Strategies to correct similarities beforehand or after the approximation are
often based on spectral corrections, embeddings or proxy approaches.
These corrections do often not scale to large data and counteract with the approximation.
We explain the problem setting and detail traditional and recent developments
in the domain of indefinite learning to correct symmetric similarities at large scale.

Authors

Maximilian Muench, University of Groningen, The Netherlands, m.a.munch@rug.nl
Simon Heilig, University of Applied Sciences Würzburg-Schweinfurt, Germany
Frank-Michael Schleif, University of Applied Sciences Würzburg-Schweinfurt, Germany, frank-michael.schleif@fhws.de

SIAM AN 22 - Slides

Friday 1 July 2022

Application of indefinite learning in the life sciences (open access)

Maximilian Münch, Christoph Raab, Michael Biehl, Frank-Michael Schleif: Data-Driven Supervised Learning for Life Science Data. Frontiers Appl. Math. Stat. 6: 553000 (2020)

Sparsification of core set models in non-metric supervised learning

We sparsified our original proposal of an indefinite core vector machine.

Fast and sparse - check it out

Frank-Michael Schleif, Christoph Raab, Peter Tiño: Sparsification of core set models in non-metric supervised learning. Pattern Recognit. Lett. 129: 1-7 (2020)

Friday 5 January 2018

Code for indefinite Core Vector Machine (iCVM) published

A simplified matlab code and an armadillo/C++ implementation of the indefinite
core vector machine (iCVM) is published at iCVM - Indefinite Core Vector Machine
and MLOSS it implements ideas published in the paper

Frank-Michael Schleif, Peter Tiño:
Indefinite Core Vector Machine.

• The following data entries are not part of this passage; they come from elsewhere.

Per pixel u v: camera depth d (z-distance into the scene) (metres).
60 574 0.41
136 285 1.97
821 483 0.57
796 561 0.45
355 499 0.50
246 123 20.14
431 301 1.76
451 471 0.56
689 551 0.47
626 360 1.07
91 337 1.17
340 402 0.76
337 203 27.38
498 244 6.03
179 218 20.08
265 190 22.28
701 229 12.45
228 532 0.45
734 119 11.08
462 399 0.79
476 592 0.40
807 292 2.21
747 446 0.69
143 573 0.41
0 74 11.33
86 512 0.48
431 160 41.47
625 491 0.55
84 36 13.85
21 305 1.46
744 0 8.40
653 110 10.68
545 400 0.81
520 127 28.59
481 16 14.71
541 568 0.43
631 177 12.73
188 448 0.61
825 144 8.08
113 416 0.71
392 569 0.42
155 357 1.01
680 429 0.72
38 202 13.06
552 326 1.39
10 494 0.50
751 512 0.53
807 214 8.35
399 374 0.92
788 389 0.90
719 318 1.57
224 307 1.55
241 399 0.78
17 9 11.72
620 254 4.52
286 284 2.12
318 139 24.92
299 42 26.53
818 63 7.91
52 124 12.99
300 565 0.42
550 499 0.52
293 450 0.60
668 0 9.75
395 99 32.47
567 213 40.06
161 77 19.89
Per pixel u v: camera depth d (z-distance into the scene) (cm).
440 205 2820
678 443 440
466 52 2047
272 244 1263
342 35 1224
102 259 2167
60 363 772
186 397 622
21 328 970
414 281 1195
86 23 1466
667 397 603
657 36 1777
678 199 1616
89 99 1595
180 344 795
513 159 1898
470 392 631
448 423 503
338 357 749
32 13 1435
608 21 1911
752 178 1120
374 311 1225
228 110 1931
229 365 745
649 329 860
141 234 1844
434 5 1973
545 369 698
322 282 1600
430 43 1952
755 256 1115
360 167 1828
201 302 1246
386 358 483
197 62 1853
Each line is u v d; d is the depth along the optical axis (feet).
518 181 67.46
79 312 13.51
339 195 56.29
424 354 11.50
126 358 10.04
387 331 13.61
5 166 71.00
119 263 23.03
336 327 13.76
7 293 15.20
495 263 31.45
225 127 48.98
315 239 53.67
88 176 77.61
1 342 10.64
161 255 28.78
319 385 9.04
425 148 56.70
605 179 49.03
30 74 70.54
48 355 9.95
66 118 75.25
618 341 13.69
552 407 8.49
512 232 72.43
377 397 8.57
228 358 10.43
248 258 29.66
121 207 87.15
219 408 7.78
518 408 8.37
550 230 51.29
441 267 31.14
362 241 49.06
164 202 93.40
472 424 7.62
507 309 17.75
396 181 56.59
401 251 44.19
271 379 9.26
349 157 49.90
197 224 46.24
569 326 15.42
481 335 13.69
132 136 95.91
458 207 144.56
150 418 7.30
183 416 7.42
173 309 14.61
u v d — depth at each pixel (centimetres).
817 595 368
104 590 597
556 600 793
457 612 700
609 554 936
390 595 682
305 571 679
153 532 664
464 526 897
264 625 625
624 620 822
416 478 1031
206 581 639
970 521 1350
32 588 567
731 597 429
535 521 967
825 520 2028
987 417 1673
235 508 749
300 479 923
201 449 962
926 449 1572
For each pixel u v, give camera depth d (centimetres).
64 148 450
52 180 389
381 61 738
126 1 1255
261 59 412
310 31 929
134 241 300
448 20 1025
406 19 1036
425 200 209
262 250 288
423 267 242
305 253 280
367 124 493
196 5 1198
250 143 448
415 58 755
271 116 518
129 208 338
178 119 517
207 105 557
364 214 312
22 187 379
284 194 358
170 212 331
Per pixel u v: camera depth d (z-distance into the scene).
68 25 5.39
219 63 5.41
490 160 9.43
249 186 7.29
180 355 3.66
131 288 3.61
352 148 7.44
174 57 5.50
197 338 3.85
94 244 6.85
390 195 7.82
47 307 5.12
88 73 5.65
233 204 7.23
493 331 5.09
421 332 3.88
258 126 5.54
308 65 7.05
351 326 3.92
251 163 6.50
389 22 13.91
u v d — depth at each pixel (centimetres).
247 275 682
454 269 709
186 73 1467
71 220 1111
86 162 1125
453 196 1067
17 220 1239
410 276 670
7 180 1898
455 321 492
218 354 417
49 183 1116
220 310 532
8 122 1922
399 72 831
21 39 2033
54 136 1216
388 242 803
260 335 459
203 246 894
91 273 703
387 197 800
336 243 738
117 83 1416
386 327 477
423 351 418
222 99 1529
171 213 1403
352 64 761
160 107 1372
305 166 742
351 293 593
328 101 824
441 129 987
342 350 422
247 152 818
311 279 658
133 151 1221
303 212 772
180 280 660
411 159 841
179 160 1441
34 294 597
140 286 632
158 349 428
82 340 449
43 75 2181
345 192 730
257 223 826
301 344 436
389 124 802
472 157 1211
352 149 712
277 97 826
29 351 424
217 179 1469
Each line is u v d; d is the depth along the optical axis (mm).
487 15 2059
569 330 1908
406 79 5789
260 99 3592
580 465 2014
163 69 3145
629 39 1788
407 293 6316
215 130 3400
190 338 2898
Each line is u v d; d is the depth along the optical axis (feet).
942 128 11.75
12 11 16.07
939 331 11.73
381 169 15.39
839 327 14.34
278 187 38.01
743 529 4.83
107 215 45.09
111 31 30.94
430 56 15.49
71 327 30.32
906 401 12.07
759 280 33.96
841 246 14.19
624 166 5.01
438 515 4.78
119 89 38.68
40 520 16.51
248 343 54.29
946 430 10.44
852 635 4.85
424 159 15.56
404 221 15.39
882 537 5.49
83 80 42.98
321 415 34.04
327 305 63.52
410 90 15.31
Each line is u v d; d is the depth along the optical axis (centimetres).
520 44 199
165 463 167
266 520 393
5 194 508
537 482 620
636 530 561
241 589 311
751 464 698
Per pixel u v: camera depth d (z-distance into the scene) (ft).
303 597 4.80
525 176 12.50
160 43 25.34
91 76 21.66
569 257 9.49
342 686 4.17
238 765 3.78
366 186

Pattern Recognition 71: 187-195 (2017)

The C++ code provides additionally a new approach to (re-)sparsify the indefinite model
such that the final indefinite decision function remains sparse and permits easy out of sample extension.

Tuesday 6 June 2017

New Pattern Recognition paper on Indefinite Core Vector Machine

Our new article Indefinite Core Vector Machine is now online at Pattern Recognition (Elsevier)
http://www.sciencedirect.com/science/article/pii/S0031320317302261

Highlights

Indefinite Core Vector Machine (iCVM) is proposed
approximation concepts are provided leading to linear runtime complexity under moderate assumptions
sparsification of iCVM is proposed showing that in many cases also a low memory complexity can be obtained with an acceptable loss in accuracy
the algorithm is compared to a number of related methods and multiple datasets showing competitive performance but with much lower computational and memory complexity

Sunday 28 May 2017

Accepted paper @ ICANN 2017

New paper proposing indefinite Support Vector Regression will be presented at ICANN 2017

Saturday 31 October 2015

Accepted paper@Simbad 2015

Got a paper accepted about Large scale Indefinite Kernel Fisher Discriminant
to be presented at the next Simbad Workshop. We present a way to get linear
runtime complexity for the iKFD algorithm given the input matrix is (approximately)
low rank. The original iKFD has cubic runtime complexity. iKFD is a very good
classification algorithm for indefinite / non-metric / non-positive input kernels and
our proposal makes iKFD ready for large scale problems.